Mit den MARIONETZ warst du ja in den 80ern ziemlich erfolgreich. Kam nach dem Rummel der grosse Fall?

Das war für mich kein Fall, das war der absolute Aufstieg. Am Schluss war es eigentlich so ein Overkill an Öffentlichkeit und Promotion. Ich habe damals gleichzeitig bei TONY TITT gespielt und eine 13-teilige Fernsehserie gemacht, in der ich Sänger war und die Lieder komponiert habe. Ausserdem waren wir mit MARIONETZ bei Warner Brothers und sind da rumgeflogen worden, Formel Eins, Interview in Belgien, Interview in Italien und so Sachen. Irgendwann ist das alles zu viel geworden. Die wollten uns ursprünglich als die "Nenas des Punkrocks" aufbauen, was ziemlich blöd war. Das ist nicht so gekommen und dann wollten die uns in die Schlagerrichtung bringen. Das wollte die Band absolut nicht. Da haben wir wieder einen neuen Manager bekommen und der wollte dann, dass wir Englisch singen und akustische Gitarren einsetzen. Da bin ich dann ausgestiegen. Und das war für mich aber kein Abstieg. Ich habe zum ersten Mal nach Jahren das Feeling gehabt, heimgehen zu können, kein Telefon zu brauchen, niemand ruft an, keine Action mehr. Gesundheitlich habe ich mich danach total auf Vordermann gebracht, habe straight edge gelebt, völlig asketisch.
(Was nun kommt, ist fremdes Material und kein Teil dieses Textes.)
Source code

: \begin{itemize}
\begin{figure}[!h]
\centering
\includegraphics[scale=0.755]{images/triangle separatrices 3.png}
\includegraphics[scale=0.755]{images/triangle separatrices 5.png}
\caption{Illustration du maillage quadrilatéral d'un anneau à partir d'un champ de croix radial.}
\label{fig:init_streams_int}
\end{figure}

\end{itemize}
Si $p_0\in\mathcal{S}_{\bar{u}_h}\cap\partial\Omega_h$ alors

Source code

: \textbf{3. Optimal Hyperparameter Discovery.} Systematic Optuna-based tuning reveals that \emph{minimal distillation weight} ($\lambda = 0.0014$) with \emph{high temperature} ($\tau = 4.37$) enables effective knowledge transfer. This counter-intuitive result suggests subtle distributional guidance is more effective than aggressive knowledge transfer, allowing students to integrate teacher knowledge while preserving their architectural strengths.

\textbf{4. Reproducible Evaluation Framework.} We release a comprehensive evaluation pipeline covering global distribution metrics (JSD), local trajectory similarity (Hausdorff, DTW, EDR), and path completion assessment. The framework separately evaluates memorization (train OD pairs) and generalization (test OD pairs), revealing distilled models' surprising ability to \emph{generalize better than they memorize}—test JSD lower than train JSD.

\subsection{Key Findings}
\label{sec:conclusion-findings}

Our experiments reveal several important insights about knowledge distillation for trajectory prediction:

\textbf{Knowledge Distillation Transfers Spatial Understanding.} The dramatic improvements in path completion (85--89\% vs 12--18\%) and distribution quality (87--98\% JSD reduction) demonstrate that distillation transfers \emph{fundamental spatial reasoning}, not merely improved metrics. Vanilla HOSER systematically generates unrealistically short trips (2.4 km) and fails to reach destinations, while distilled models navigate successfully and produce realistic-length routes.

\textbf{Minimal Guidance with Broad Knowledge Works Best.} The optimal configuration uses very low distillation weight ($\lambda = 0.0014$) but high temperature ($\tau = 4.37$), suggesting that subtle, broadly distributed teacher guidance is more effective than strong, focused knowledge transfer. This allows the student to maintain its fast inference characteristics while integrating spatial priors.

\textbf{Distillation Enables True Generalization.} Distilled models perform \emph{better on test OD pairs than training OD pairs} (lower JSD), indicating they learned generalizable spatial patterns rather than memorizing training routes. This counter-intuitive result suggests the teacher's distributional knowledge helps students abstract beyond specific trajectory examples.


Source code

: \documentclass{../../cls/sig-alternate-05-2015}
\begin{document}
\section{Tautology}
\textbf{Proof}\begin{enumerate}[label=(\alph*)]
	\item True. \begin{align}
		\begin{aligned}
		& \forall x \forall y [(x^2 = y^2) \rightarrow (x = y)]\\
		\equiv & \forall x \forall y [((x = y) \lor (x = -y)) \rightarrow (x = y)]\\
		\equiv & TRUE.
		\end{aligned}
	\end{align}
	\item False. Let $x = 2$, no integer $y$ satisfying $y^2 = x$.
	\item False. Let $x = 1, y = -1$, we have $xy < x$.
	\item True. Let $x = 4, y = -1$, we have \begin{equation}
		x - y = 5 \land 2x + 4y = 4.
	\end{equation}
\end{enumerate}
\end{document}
Ihr habt ja 1990 die MARIONETZ neu aufleben lassen. Aber da war ja nicht mehr viel los mit Punkrock.

Man muss sehen, dass die treibende Kraft bei den MARIONETZ eigentlich der Günther und ich waren. Günther, der 1987 an einem Schlaganfall verstorben ist, hatte mich seit 1977 durch alle Bands als Gitarrist begleitet. Wir haben uns ´85 getrennt, beziehungsweise ich bin ausgestiegen und in eine andere Richtung gegangen, so mit Indienreisen und Schauspielerei. Die anderen haben weiter Musik gemacht. Und als ich später wieder mit ihnen zusammen spielen wollte, da waren die alle woanders verteilt. Der eine war bei FREAKY FUCKIN WEIRDOZ, der andere hat die CAT SUN FLOWERS gemacht und der Günther wollte nicht, der hat bei LUSTFINGER gespielt und da gut verdient. Da habe ich mich mit dem alten Drummer und einer neuen Bassistin zusammengetan und uns SANKT SIGI UND DIE SCHOCKS genannt. Wir haben jedoch gemerkt, dass wir wesentlich bessere Auftritte bekommen, wenn wir als MARIONETZ auftreten. Die Hälfte von unserem Programm waren eh MARIONETZ-Songs. Und das war ein Fehler. Bei unserer Platte hat jeder gesagt, dass sei ja enttäuschend und gar nicht mehr der alte MARIONETZ-Geist.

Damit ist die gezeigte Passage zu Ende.